The core of the heat method is its decomposition into three main stages:

1. Heat Diffusion: Solve the heat equation backward in time on the domain.
2. Gradient Normalization: Compute a unit vector field from the temperature gradient.
3. Poisson Equation: Solve for the potential function via a Poisson equation, obtaining the geodesic distance.

The method cleverly bypasses the challenges of directly applying Varadhan's formula by focusing on the direction of the gradient, thus ensuring robustness against numerical errors.

Advantages

The heat method contrasts favorably with traditional approaches, such as fast marching, by offering two primary advantages:

• General Applicability: It adapts to different data representations, including triangle meshes, polygonal meshes, and even point clouds, without requiring re-meshing or significant preprocessing.
• Computational Efficiency: Solutions to the involved linear systems can be prefactored, ensuring rapid distance updates, which is critical for applications requiring dynamic computations like shape matching or path planning.

Performance and Accuracy

Empirical evidence demonstrates that the heat method is capable of maintaining accuracy while being considerably more efficient. On average, it operates at least an order of magnitude faster than state-of-the-art methods, such as fast marching, without compromising accuracy. For a detailed comparison, the method shows competitive mean and maximum errors relative to exact geodesic computation, emphasizing its potential application in real-world scenarios.

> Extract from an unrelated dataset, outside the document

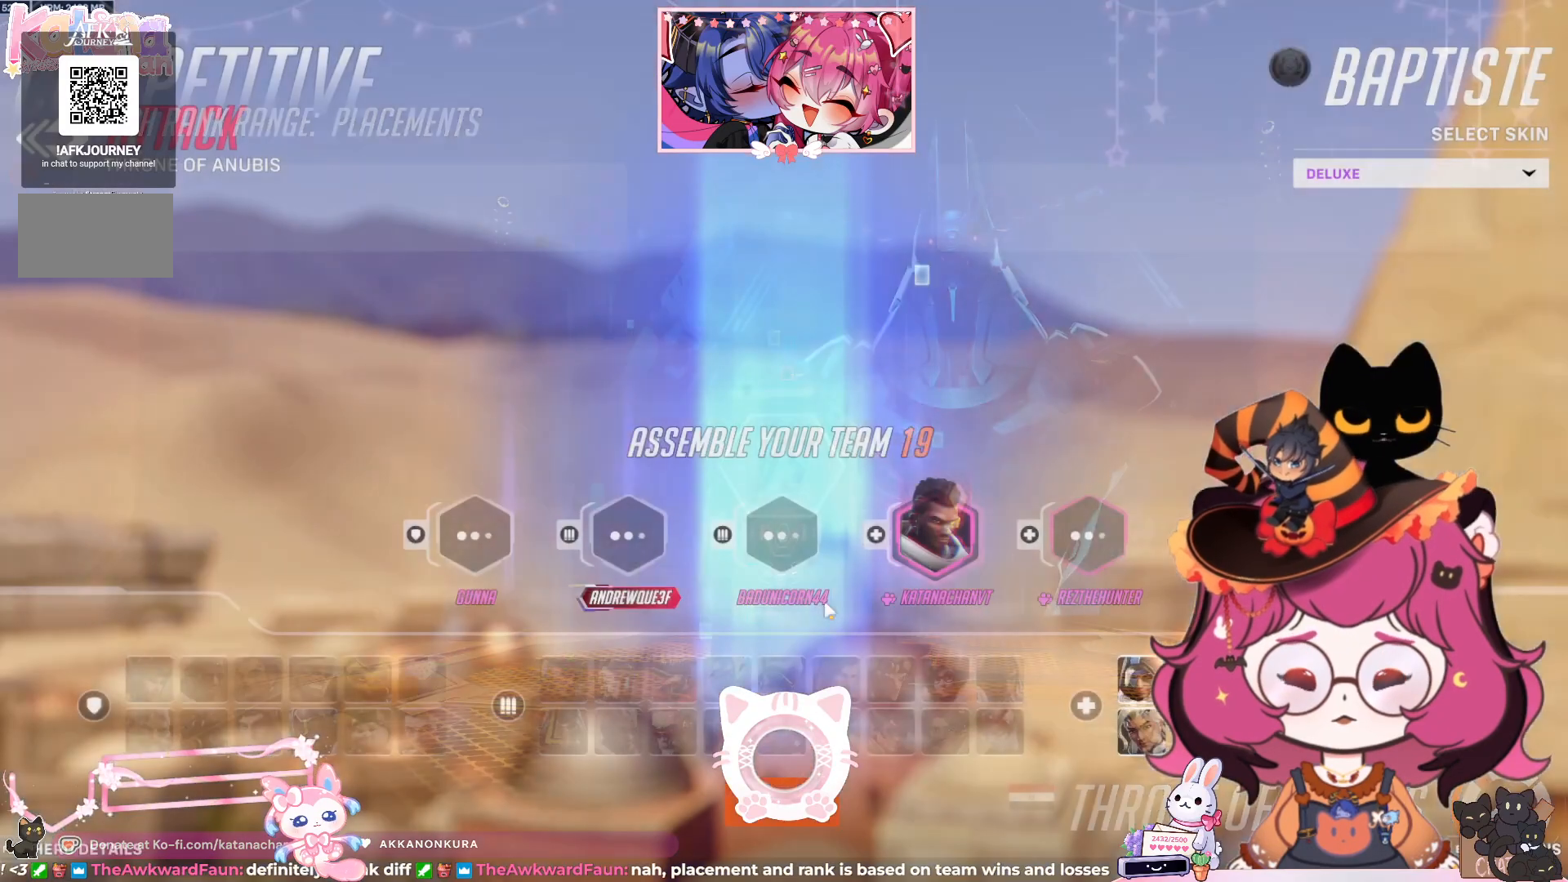
Gameplay with keyboard and mouse; each line is a JSON object with the keys and mouse buttons held at the frame after it. "events" lists presses ("down") and releases ("up") of "a", "ctrl", "d", "e", "q", "s", "shift", "space", "w", "mouse_left", "mouse_wheel", "mouse_right", "mouse_mb4" and "mouse_mb5" between this image and that frame as [ms after this image, input, new state], when the widget could be followed in between. "mouse_left", "mouse_wheel", "mouse_right", "mouse_mb4", "mouse_mb5" = the "left", "wheel", "right", "mb4", "mb5" buttons of the "mouse" list. No other keys are recorded. "wheel" means that the mouse wheel is clicked or scrolled. Mouse movement is not recorded.
{"keys": [], "mouse": [], "events": []}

Implications and Future Research

The introduction of the heat method has several implications:

• Practical Applications: The ease of integrating this method into existing frameworks makes it particularly suitable for graphics applications, robotics, and simulations requiring real-time distance computations.
• Theoretical Exploration: Future work could explore extensions to more complex Hamilton-Jacobi equations or weighted distance computations utilizing this framework.

Overall, the heat method represents a substantial advancement in computational geometry, providing both a practical tool for practitioners and a foundation for further theoretical exploration in the field.